Закончив работу, Шелли сразу же послал рукопись Джону Меррею, издателю Байрона. В феврале 1816 года книга вышла из печати, кроме «Аластора» в нее вошли лучшие из последних стихов: сонет о Наполеоне, сонет, осуждающий Вордсворта за измену высоким принципам демократии, и две первые песни «Королевы Мэб» под общим названием «Демон мира» – это те песни, в которых автор не касается еще никаких «больных» вопросов, а лишь живописует фантастическое путешествие Духа Ианты в колеснице Королевы Фей. Появление книги было отмечено тремя журналами, но все три рецензии оказались далеко не ободряющими. «Мансли ревью» заявил, что найти ключ к «возвышенной непонятности поэм» невозможно. Шелли советовали в следующей книге помочь своим читателям (если таковые найдутся), пояснив текст обширными комментариями. «Бритиш критик» открыто заявил, что не получил ни малейшего удовольствия от «абсурда, который карабкается в горы, скачет верхом, который с презрением отталкивает землю и всю связанную с ней скучную реальность. Природа по прихоти поэта меняет свои законы и реки текут вспять».
Наиболее доброжелательным оказался «Эклектик Ревью». Автор помещенной здесь рецензии утверждал, что «в области описательной поэзии Шелли обладает значительным талантом, но, к сожалению, за деревьями не видит леса». Далее рецензент признался, что «если бы потребовалось передать идею или цель поэмы, он вряд ли сумел бы это сделать». «Аластор», безусловно, противоречил все еще господствующему представлению о возвышенной поэзии. Несмотря на сильное влияние новой поэтической школы, в Англии 1815 года большинство критиков готово было согласиться с мнением видного политического и общественного деятеля, реакционера доктора Джона Рассела, что свобода воображения опасна. Еще более опасным представлялось критике безбожие автора, который не пожелал хотя бы упомянуть о Творце и будущей жизни. Маловероятно, чтобы рецензентам было известно прошлое Шелли и причины его исключения из Оксфорда, однако один из них уловил даже «слабый запах серы, исходящий от его поэмы».
«По-моему, они способны судить о достоинствах поэзии не больше, чем Гомер составлять комментарии к ньютоновской системе», – шутил Шелли, читая отзывы официального Лондона.
Закончив «Аластора», он вернулся к работе над моральными и метафизическими эссе, но не было дня, чтобы в его черновиках рядом с прозаическим текстом не появлялось несколько поэтических строк или строф.

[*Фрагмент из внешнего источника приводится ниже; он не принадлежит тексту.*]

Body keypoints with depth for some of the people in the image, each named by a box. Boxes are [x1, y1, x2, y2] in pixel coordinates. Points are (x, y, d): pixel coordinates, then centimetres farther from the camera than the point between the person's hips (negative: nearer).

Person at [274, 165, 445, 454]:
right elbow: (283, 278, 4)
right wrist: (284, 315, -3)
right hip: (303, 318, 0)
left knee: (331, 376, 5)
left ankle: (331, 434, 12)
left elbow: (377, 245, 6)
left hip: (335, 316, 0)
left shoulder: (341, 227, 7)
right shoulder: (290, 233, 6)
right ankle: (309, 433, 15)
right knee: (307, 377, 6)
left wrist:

В конце октября вернулся Хогг, он часто приходил пешком из Лондона и по нескольку дней гостил в Бишопгейте. В первый же день встречи Мери, улыбаясь, сказала ему: «Ваши рассуждения о морали и метафизике всё так же абсурдны, но они по-прежнему забавляют меня». Хогг понял подтекст, это означало, что ему предлагается дружба, и ничего больше. «Я очень рад, если мои рассказы развлекут вас», – ответил он тоном, в котором явственно звучало: «Я надеялся на большее, но что делать, я принимаю вашу дружбу».
Вечерами собирались у камина, и Шелли читал вслух отрывки из написанного за день. Неизбежно возникали споры. Пикок, навсегда покончивший со стихами и работавший над первым своим романом «Хедлонг Холл», утверждал теперь, что поэзия – порождение давно прошедшего детства человечества.
– В нашем XIX веке поэзия уже не удовлетворяет всесильному критерию пользы, – говорил он, – она должна уступить и уступает место более практическим видам духовной деятельности: философии и политической экономии[29]
.– Как вы жестоко заблуждаетесь! – отвечал Перси и, потрясая над головой томиком чьих-то стихов, заговорщицки шептал: «Вот вечер, который вздымает пучины душевного океана».
Шелли не подозревал, что именно он, с его постоянной жаждой немедленного воздействия на мир и его обитателей, значительно повлиял на взгляды своего старшего друга. В поисках новых форм проявления умственной активности Пикок от своей вневременной поэзии пришел к злободневному роману. «Хедлонг Холл», как и многие последующие романы Пикока, – это роман-беседа, политическая дискуссия интеллектуалов, конфликт его – это конфликт идей, столкновение и борьба мировоззрений. Вероятно, эта форма была подсказана ежевечерними беседами в дружеском кругу возле камина, из которых легко воссоздавалась картина духовной жизни всего английского общества начала XIX века. Ей противопоставляется античная республика как идеал совершенного общественного устройства, основанного на принципах справедливости, разума, равенства. Гневная сатира сменялась добрым юмором, юмор – сатирой.
Первое чтение «Хедлонг Холла» вслух вызывало общее одобрение, такую оценку можно было вывести как среднее между бурным восторгом Шелли, заметной холодностью Мери и объективным, достаточно профессиональным анализом Хогга.